The possibilities considered were - hereditary motor neuronopathy (HMN) type I,( Brown Vialetto Van Laere syndrome -BVVL), type II, Fazio Londe disease, Kennedy disease and juvenile form of Tay Sach disease. Absence of sensorineural hearing loss did not favor BVVL. Absence of gynecomastia or testicular atrophy did not suggest Kennedy disease. Due to the absence of radiologically evident cerebellar atrophy, juvenile Tay Sach was not considered though hexosaminidase A levels could not be tested.
In some patients FL has been found to be caused by mutations in the SLC52A3 gene which encodes the intestinal (hRFT2) riboflavin transporter.  Plasma flavin levels and acyl carnitine levels have been found to be low in some children. But the response to riboflavin is independent of the flavin levels. Recent literature has shown that both BVVL and FL are the same disease entity and absence of hearing loss in FL is the major difference between them. FL is said to present in the first decade of life while BVVL presented in the 2 nd decade of life. Literature has documented the same homozygous mutation in siblings presenting with BVVL and FL. 
In Fazio Londe disease, motor neuron in cranial nerve nuclei may be progressively impaired and decreased in number, with resultant progressive bulbar paralysis and little or no accompanying anterior spinal cord involvement. Riboflavin in the dose of 10-15 mg/kg/day has been used successfully and the time for response may vary up to months in some children.  Improvement in the muscle power can be seen as early as a few days and it has been documented to facilitate early recovery from respiratory paralysis even in patients on tracheostomy.  Bulbar paralysis is only one facet of progressive motor neuron disease in many of these patients, and pathologic study confirms widespread degenerative changes in the brainstem. Morphologic involvement of anterior horn cells has been demonstrated, despite the absence of clinical signs. Of the cranial nerves cranial nerve VII is almost always affected. Cranial nerve XII is usually affected pathologically, and clinical manifestations are apparent in the early onset patients. Involvement of extraocular movements is usually rare. Bulbar impairment is indicated by dysarthria, dysphagia and facial diplegia.

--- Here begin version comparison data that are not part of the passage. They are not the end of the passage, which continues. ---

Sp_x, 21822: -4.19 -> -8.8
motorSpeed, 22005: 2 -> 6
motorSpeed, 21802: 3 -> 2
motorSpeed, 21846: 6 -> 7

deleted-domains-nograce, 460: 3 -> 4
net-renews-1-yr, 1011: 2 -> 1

There are three subtypes as described in literature. A very rare autosomal dominant form, two variants with autosomal recessive inheritance. One with early onset of respiratory symptoms and rapid progression to death and another with late onset respiratory symptoms with protracted course. This child probably belongs to the autosomal recessive late onset type. Treatment is usually supportive. Riboflavin has been used with promising results.

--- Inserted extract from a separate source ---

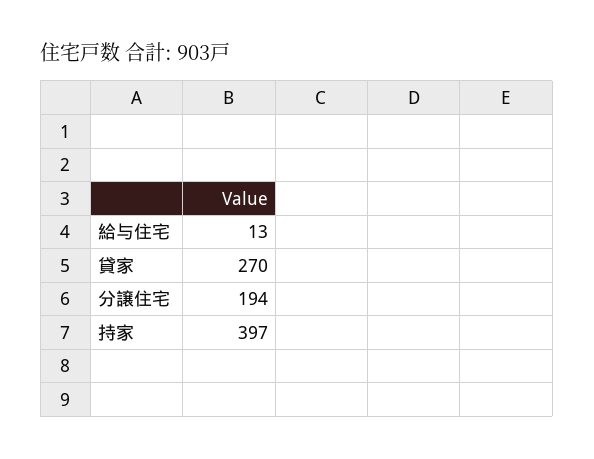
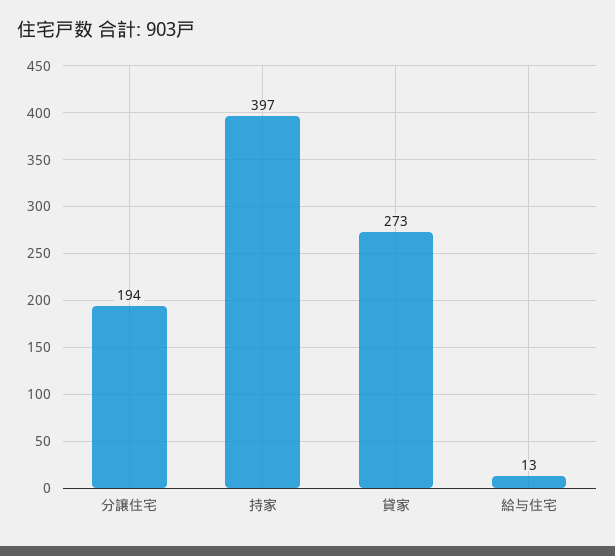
貸家: 270 -> 273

FL presents much earlier with rapidly progressive disease with stridor, facial weakness and weakness of the upper limbs and leads to death by 18 months due to the respiratory failure. For better results riboflavin needs to be started at the earlier stages of the disease.  Although the mechanism how riboflavin is useful in FL is not clear there is now undeniable evidence for the use of riboflavin in the delay in the progression of illness which was considered an unrelenting illness in the past.
In conclusion, though rare, neurological causes of respiratory failure should be thought of when dealing with a case especially the rare variants of common diseases. It is worth trying this simple therapy with riboflavin for FL even in the absence of genetically proved mutation as the therapy is harmless.